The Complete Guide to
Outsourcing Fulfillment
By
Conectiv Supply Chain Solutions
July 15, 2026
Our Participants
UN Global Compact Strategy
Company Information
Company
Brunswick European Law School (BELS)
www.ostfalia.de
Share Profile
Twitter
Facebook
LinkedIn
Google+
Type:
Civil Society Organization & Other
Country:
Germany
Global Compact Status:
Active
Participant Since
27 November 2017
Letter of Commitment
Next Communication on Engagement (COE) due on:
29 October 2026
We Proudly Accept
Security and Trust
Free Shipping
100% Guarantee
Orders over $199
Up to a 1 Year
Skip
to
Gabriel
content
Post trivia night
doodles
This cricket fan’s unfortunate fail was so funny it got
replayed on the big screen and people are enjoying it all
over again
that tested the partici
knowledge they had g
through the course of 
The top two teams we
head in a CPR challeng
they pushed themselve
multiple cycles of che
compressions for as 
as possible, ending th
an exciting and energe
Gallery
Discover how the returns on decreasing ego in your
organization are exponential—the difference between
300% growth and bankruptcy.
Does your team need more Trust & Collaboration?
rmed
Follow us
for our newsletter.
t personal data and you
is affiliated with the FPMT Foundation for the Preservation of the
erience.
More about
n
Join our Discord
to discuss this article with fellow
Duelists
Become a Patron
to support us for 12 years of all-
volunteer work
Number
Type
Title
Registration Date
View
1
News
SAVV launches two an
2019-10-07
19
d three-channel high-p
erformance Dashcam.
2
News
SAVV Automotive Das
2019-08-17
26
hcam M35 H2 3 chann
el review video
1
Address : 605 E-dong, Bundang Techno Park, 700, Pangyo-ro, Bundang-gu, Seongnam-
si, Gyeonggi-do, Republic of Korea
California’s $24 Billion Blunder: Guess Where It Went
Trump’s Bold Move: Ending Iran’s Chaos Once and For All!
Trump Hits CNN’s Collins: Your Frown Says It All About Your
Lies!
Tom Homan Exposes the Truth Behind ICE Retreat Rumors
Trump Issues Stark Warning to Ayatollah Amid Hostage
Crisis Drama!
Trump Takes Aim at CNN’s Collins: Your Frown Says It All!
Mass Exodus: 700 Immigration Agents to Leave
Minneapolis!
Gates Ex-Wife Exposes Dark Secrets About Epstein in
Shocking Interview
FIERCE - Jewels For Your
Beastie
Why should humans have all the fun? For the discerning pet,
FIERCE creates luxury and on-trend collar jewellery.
■ ■ ■ ■ ■ ■ ■
• **WHAT YOU SHOULD DO**
Count the lines in the records above that contain the string "Trump", and reply with the number alone.

• **ANSWER**
4